* START *

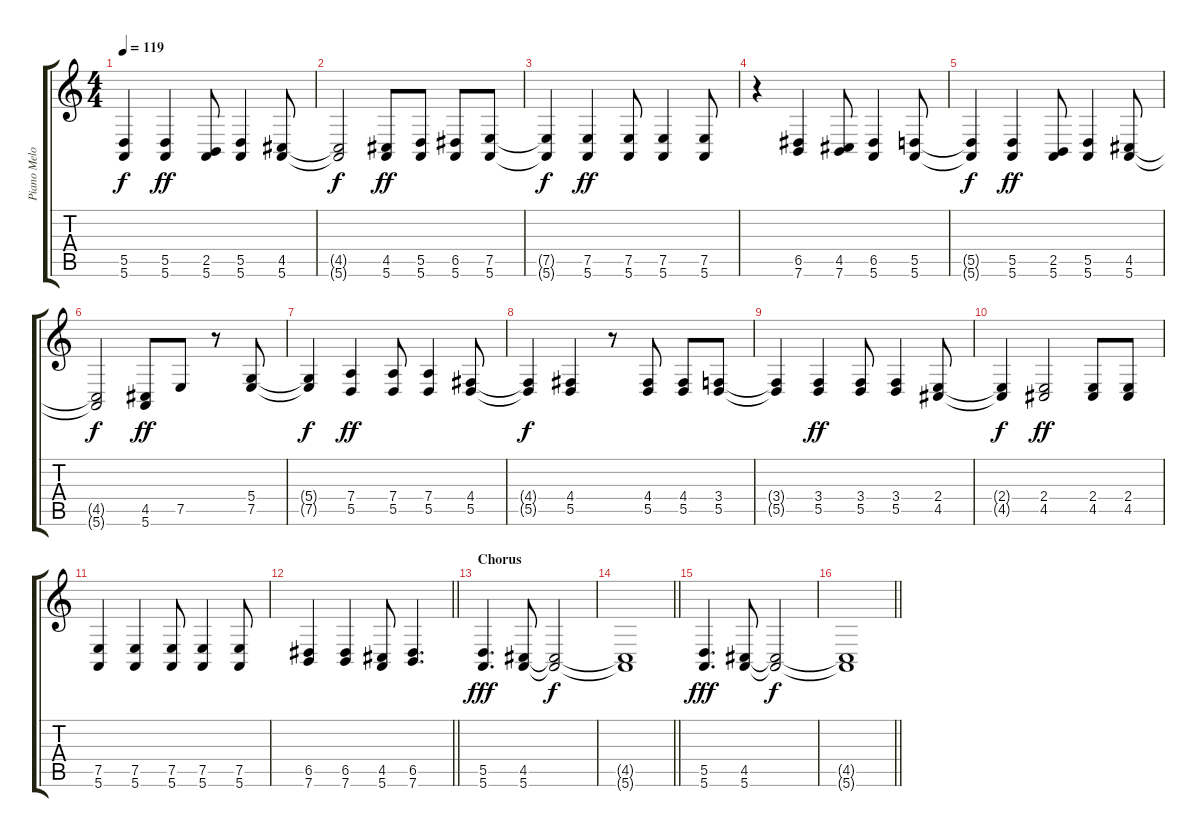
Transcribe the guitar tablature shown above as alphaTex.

\track ("Piano Melody (Paul McCartney)" "Piano Melo") {instrument acousticgrandpiano}
\staff {score tabs}
\tuning (E4 B3 G3 D3 A2 E2) {hide}
\ts (4 4)
\tempo 119
\clef g2
\ks c
(5.5{t} 5.6{t}).4{dy f} (5.5 5.6).4{dy ff} (2.5 5.6).8 (5.5 5.6).4 (4.5 5.6).8 |
(4.5{t} 5.6{t}).2{dy f} (4.5 5.6).8{dy ff} (5.5 5.6).8 (6.5 5.6).8 (7.5 5.6).8 |
(7.5{t} 5.6{t}).4{dy f} (7.5 5.6).4{dy ff} (7.5 5.6).8 (7.5 5.6).4 (7.5 5.6).8 |
r.4 (6.5 7.6).4 (4.5 7.6).8 (6.5 5.6).4 (5.5 5.6).8 |
(5.5{t} 5.6{t}).4{dy f} (5.5 5.6).4{dy ff} (2.5 5.6).8 (5.5 5.6).4 (4.5 5.6).8 |
(4.5{t} 5.6{t}).2{dy f} (4.5 5.6).8{dy ff} 7.5.8 r.8 (5.4 7.5).8 |
(5.4{t} 7.5{t}).4{dy f} (7.4 5.5).4{dy ff} (7.4 5.5).8 (7.4 5.5).4 (4.4 5.5).8 |
(4.4{t} 5.5{t}).4{dy f} (4.4 5.5).4 r.8 (4.4 5.5).8 (4.4 5.5).8 (3.4 5.5).8 |
(3.4{t} 5.5{t}).4 (3.4 5.5).4{dy ff} (3.4 5.5).8 (3.4 5.5).4 (2.4 4.5).8 |
(2.4{t} 4.5{t}).4{dy f} (2.4 4.5).2{dy ff} (2.4 4.5).8 (2.4 4.5).8 |
(7.5 5.6).4 (7.5 5.6).4 (7.5 5.6).8 (7.5 5.6).4 (7.5 5.6).8 |
\barLineRight lightlight
(6.5 7.6).4 (6.5 7.6).4 (4.5 5.6).8 (6.5 7.6).4{d} |
\section ("" "Chorus")
(5.5 5.6).4{d dy fff} (4.5 5.6).8 (4.5{t} 5.6{t}).2{dy f} |
\barLineRight lightlight
(4.5{t} 5.6{t}).1 |
(5.5 5.6).4{d dy fff} (4.5 5.6).8 (4.5{t} 5.6{t}).2{dy f} |
\barLineRight lightlight
(4.5{t} 5.6{t}).1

* END *

* WORK INSTRUCTIONS:
Lay out the records above as a JSON list of strings, with one string for each line. Skip blank lines and leave the pictures out.

* FULL OUTPUT:
[
  "Transcribe the guitar tablature shown above as alphaTex.",
  "\\track (\"Piano Melody (Paul McCartney)\" \"Piano Melo\") {instrument acousticgrandpiano}",
  "\\staff {score tabs}",
  "\\tuning (E4 B3 G3 D3 A2 E2) {hide}",
  "\\ts (4 4)",
  "\\tempo 119",
  "\\clef g2",
  "\\ks c",
  "(5.5{t} 5.6{t}).4{dy f} (5.5 5.6).4{dy ff} (2.5 5.6).8 (5.5 5.6).4 (4.5 5.6).8 |",
  "(4.5{t} 5.6{t}).2{dy f} (4.5 5.6).8{dy ff} (5.5 5.6).8 (6.5 5.6).8 (7.5 5.6).8 |",
  "(7.5{t} 5.6{t}).4{dy f} (7.5 5.6).4{dy ff} (7.5 5.6).8 (7.5 5.6).4 (7.5 5.6).8 |",
  "r.4 (6.5 7.6).4 (4.5 7.6).8 (6.5 5.6).4 (5.5 5.6).8 |",
  "(5.5{t} 5.6{t}).4{dy f} (5.5 5.6).4{dy ff} (2.5 5.6).8 (5.5 5.6).4 (4.5 5.6).8 |",
  "(4.5{t} 5.6{t}).2{dy f} (4.5 5.6).8{dy ff} 7.5.8 r.8 (5.4 7.5).8 |",
  "(5.4{t} 7.5{t}).4{dy f} (7.4 5.5).4{dy ff} (7.4 5.5).8 (7.4 5.5).4 (4.4 5.5).8 |",
  "(4.4{t} 5.5{t}).4{dy f} (4.4 5.5).4 r.8 (4.4 5.5).8 (4.4 5.5).8 (3.4 5.5).8 |",
  "(3.4{t} 5.5{t}).4 (3.4 5.5).4{dy ff} (3.4 5.5).8 (3.4 5.5).4 (2.4 4.5).8 |",
  "(2.4{t} 4.5{t}).4{dy f} (2.4 4.5).2{dy ff} (2.4 4.5).8 (2.4 4.5).8 |",
  "(7.5 5.6).4 (7.5 5.6).4 (7.5 5.6).8 (7.5 5.6).4 (7.5 5.6).8 |",
  "\\barLineRight lightlight",
  "(6.5 7.6).4 (6.5 7.6).4 (4.5 5.6).8 (6.5 7.6).4{d} |",
  "\\section (\"\" \"Chorus\")",
  "(5.5 5.6).4{d dy fff} (4.5 5.6).8 (4.5{t} 5.6{t}).2{dy f} |",
  "\\barLineRight lightlight",
  "(4.5{t} 5.6{t}).1 |",
  "(5.5 5.6).4{d dy fff} (4.5 5.6).8 (4.5{t} 5.6{t}).2{dy f} |",
  "\\barLineRight lightlight",
  "(4.5{t} 5.6{t}).1"
]